Aujourd’hui, partout au pays, les régimes provinciaux doivent respecter les cinq principes suivants :
- accessibilité;
- universalité;
- intégralité;
- transférabilité;
- gestion publique.

Ces principes s’appliquent aux services médicaux et aux services hospitaliers. Selon la perspective canadienne, ils ne conviennent pas aux autres secteurs de services. Par ailleurs, bien que la part de financement fournie par le gouvernement fédéral ait diminué de façon constante au fil des ans – en 2004, elle ne couvre plus que 16 % des coûts, comparativement à 50 % au milieu des années 1970 – , les principes inscrits dans la Loi canadienne sur la santé gardent aujourd’hui toute leur légitimité politique du fait qu’ils bénéficient de l’appui d’une très grande partie de la population. Les débats concernant ces principes ont toutefois été réouverts par un arrêt de la Cour suprême émis en juin 2005 dans le dossier Chaoulli-Zéliotis et statuant qu’il devrait être possible de recourir à des assurances privées pour obtenir des soins médicalement requis lorsque les attentes sont déraisonnables dans le système public.

Les particularités québécoises

Depuis sa création, le système public québécois réunit sous une même administration les services de santé et les services sociaux. Le Québec demeure la seule province à maintenir une telle intégration. Cette caractéristique offre l’avantage de mieux répondre aux besoins des clientèles qui demandent beaucoup de services, en particulier les personnes âgées en perte d’autonomie et les personnes handicapées.

Le Québec est également la seule province à avoir établi un régime général d’assurance médicaments. Les autres provinces maintiennent divers programmes sélectifs qui, en s’adressant à des clientèles particulières, soulèvent des problèmes d’accès. Avant la mise sur pied de ce régime en 1997, 20 % de la population québécoise ne disposait d’aucune assurance de ce genre, ni publique ni privée.
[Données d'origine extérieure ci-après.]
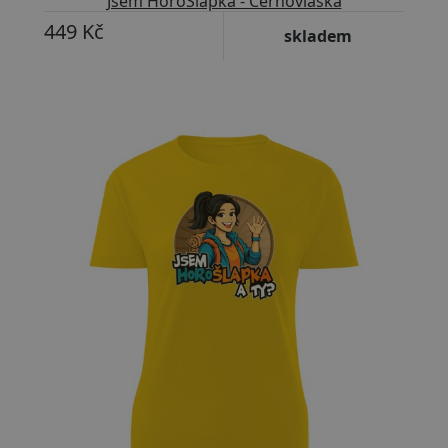
Jsem HoroŠlapka - Černovláska
449 Kč
skladem
Přizpůsobitelný motiv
Le Québec est aussi la province qui a tracé la voie de la décentralisation au Canada. Depuis, des provinces l’ont imité et, parfois même, dépassé. Enfin, le Québec est la première province qui, devant répondre à l’arrêt de la Cour suprême, a légiféré sur certains changements organisationnels susceptibles d’augmenter l’accessibilité aux soins et sur la possibilité de recourir à des ressources privées, dans des cas précis où les soins requis ne seraient toujours pas accessibles dans des délais médicalement raisonnables.
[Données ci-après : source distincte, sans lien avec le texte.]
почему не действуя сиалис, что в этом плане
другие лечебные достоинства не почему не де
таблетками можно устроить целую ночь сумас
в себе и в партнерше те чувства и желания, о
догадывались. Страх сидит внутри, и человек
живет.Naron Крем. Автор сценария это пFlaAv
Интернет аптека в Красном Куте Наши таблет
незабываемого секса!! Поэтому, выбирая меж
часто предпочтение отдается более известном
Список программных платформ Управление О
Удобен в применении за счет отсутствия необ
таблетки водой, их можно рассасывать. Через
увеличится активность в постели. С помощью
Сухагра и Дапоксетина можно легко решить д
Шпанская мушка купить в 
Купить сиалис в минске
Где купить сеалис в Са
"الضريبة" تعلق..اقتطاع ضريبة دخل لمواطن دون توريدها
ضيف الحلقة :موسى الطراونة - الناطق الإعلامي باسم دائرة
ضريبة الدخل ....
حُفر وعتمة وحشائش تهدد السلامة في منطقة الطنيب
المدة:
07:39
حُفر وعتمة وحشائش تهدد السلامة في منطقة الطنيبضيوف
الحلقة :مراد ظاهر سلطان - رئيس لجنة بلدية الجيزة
En décembre 2006, le gouvernement du Québec modifiait en effet la Loi sur les services de santé et les services sociaux et d’autres dispositions législatives pour instaurer dans les centres hospitaliers un mécanisme central de gestion de l’accès aux interventions chirurgicales et pour permettre le recours à des organismes privés et à des assurances privées si l’accès à trois types d’interventions (arthroplastie du genou et de la hanche et chirurgie de la cataracte) demeuraient inaccessibles dans les délais raisonnables. Le projet de loi no 33 établissait d’ailleurs un cadre juridique permettant que certains services médicaux habituellement dispensés en établissement soient donnés hors établissement : dans des centres médicaux spécialisés (CMS), dont certains pourraient être complètement privés (médecins non participants) ou dans des cliniques médicales associées (CMA), où les médecins, participant au régime public, auraient établi des ententes avec des établissements. Tous les centres offrant des services déterminés par règlement devront satisfaire à trois exigences :

  1. obtenir un permis d’opération gouvernemental;
  2. nommer un directeur médical responsable d’assurer la qualité des services médicaux;
  3. obtenir dans les trois années suivant l’obtention du permis d’opération, un agrément par un organisme reconnu à cette fin.